*** Data extracts Section Begins ***
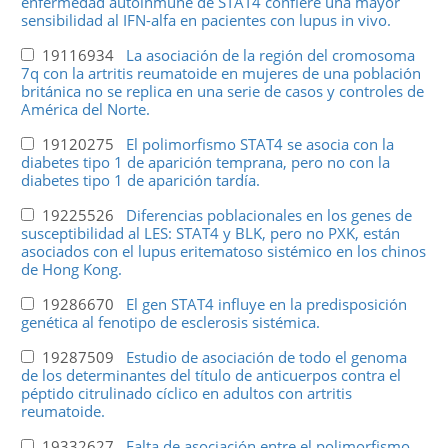
enfermedad autoinmune de STAT4 confiere una mayor
sensibilidad al IFN-alfa en pacientes con lupus in vivo.
19116934
La asociación de la región del cromosoma
7q con la artritis reumatoide en mujeres de una población
británica no se replica en una serie de casos y controles de
América del Norte.
19120275
El polimorfismo STAT4 se asocia con la
diabetes tipo 1 de aparición temprana, pero no con la
diabetes tipo 1 de aparición tardía.
19225526
Diferencias poblacionales en los genes de
susceptibilidad al LES: STAT4 y BLK, pero no PXK, están
asociados con el lupus eritematoso sistémico en los chinos
de Hong Kong.
19286670
El gen STAT4 influye en la predisposición
genética al fenotipo de esclerosis sistémica.
19287509
Estudio de asociación de todo el genoma
de los determinantes del título de anticuerpos contra el
péptido citrulinado cíclico en adultos con artritis
reumatoide.
19332627
Falta de asociación entre el polimorfismo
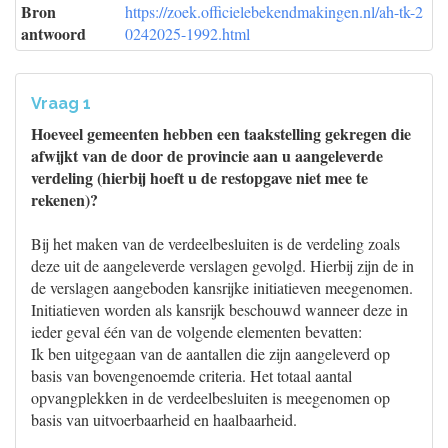
Bron
https://zoek.officielebekendmakingen.nl/ah-tk-2
antwoord
0242025-1992.html
Vraag 1
Hoeveel gemeenten hebben een taakstelling gekregen die
afwijkt van de door de provincie aan u aangeleverde
verdeling (hierbij hoeft u de restopgave niet mee te
rekenen)?
Bij het maken van de verdeelbesluiten is de verdeling zoals
deze uit de aangeleverde verslagen gevolgd. Hierbij zijn de in
de verslagen aangeboden kansrijke initiatieven meegenomen.
Initiatieven worden als kansrijk beschouwd wanneer deze in
ieder geval één van de volgende elementen bevatten:
Ik ben uitgegaan van de aantallen die zijn aangeleverd op
basis van bovengenoemde criteria. Het totaal aantal
opvangplekken in de verdeelbesluiten is meegenomen op
basis van uitvoerbaarheid en haalbaarheid.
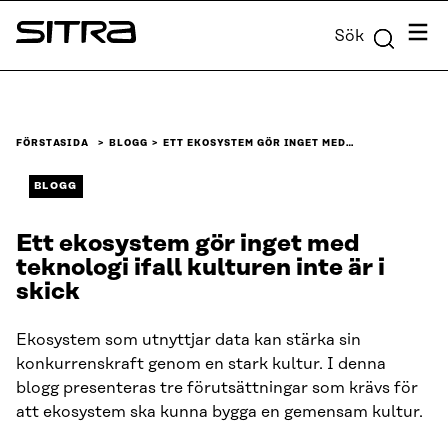
Skip to
Meny
Sök
content
Sitra
↓
FÖRSTASIDA
BLOGG
ETT EKOSYSTEM GÖR INGET MED…
BLOGG
Ett ekosystem gör inget med
teknologi ifall kulturen inte är i
skick
Ekosystem som utnyttjar data kan stärka sin
konkurrenskraft genom en stark kultur. I denna
blogg presenteras tre förutsättningar som krävs för
att ekosystem ska kunna bygga en gemensam kultur.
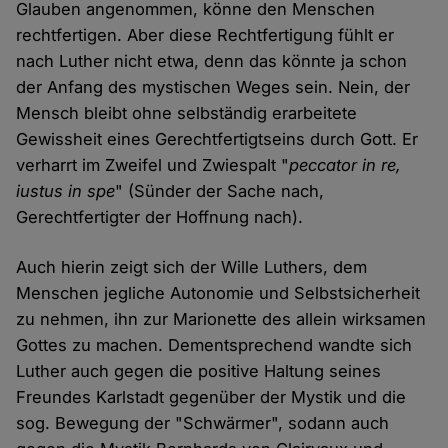
Glauben angenommen, könne den Menschen
rechtfertigen. Aber diese Rechtfertigung fühlt er
nach Luther nicht etwa, denn das könnte ja schon
der Anfang des mystischen Weges sein. Nein, der
Mensch bleibt ohne selbständig erarbeitete
Gewissheit eines Gerechtfertigtseins durch Gott. Er
verharrt im Zweifel und Zwiespalt "
peccator in re,
iustus in spe
" (Sünder der Sache nach,
Gerechtfertigter der Hoffnung nach).
Auch hierin zeigt sich der Wille Luthers, dem
Menschen jegliche Autonomie und Selbstsicherheit
zu nehmen, ihn zur Marionette des allein wirksamen
Gottes zu machen. Dementsprechend wandte sich
Luther auch gegen die positive Haltung seines
Freundes Karlstadt gegenüber der Mystik und die
sog. Bewegung der "Schwärmer", sodann auch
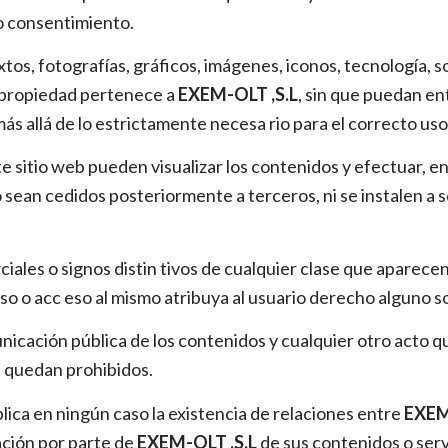
 o consentimiento.
tos, fotografías, gráficos, imágenes, iconos, tecnología, s
 propiedad pertenece a
EXEM-OLT ,S.L
, sin que puedan en
s allá de lo estrictamente necesa rio para el correcto uso
te sitio web pueden visualizar los contenidos y efectuar, e
sean cedidos posteriormente a terceros, ni se instalen a s
ales o signos distin tivos de cualquier clase que aparecen
so o acc eso al mismo atribuya al usuario derecho alguno s
unicación pública de los contenidos y cualquier otro acto
ón quedan prohibidos.
lica en ningún caso la existencia de relaciones entre
EXEM
ación por parte de
EXEM-OLT ,S.L
de sus contenidos o ser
*** Data extracts Section Ends ***
> [Problem description] Take the lines from the one containing "te sitio web" through the final line of the entries above, and set them down exactly, with nothing added.

> [Output]
te sitio web pueden visualizar los contenidos y efectuar, e
sean cedidos posteriormente a terceros, ni se instalen a s
ales o signos distin tivos de cualquier clase que aparecen
so o acc eso al mismo atribuya al usuario derecho alguno s
unicación pública de los contenidos y cualquier otro acto
ón quedan prohibidos.
lica en ningún caso la existencia de relaciones entre
EXEM
ación por parte de
EXEM-OLT ,S.L
de sus contenidos o ser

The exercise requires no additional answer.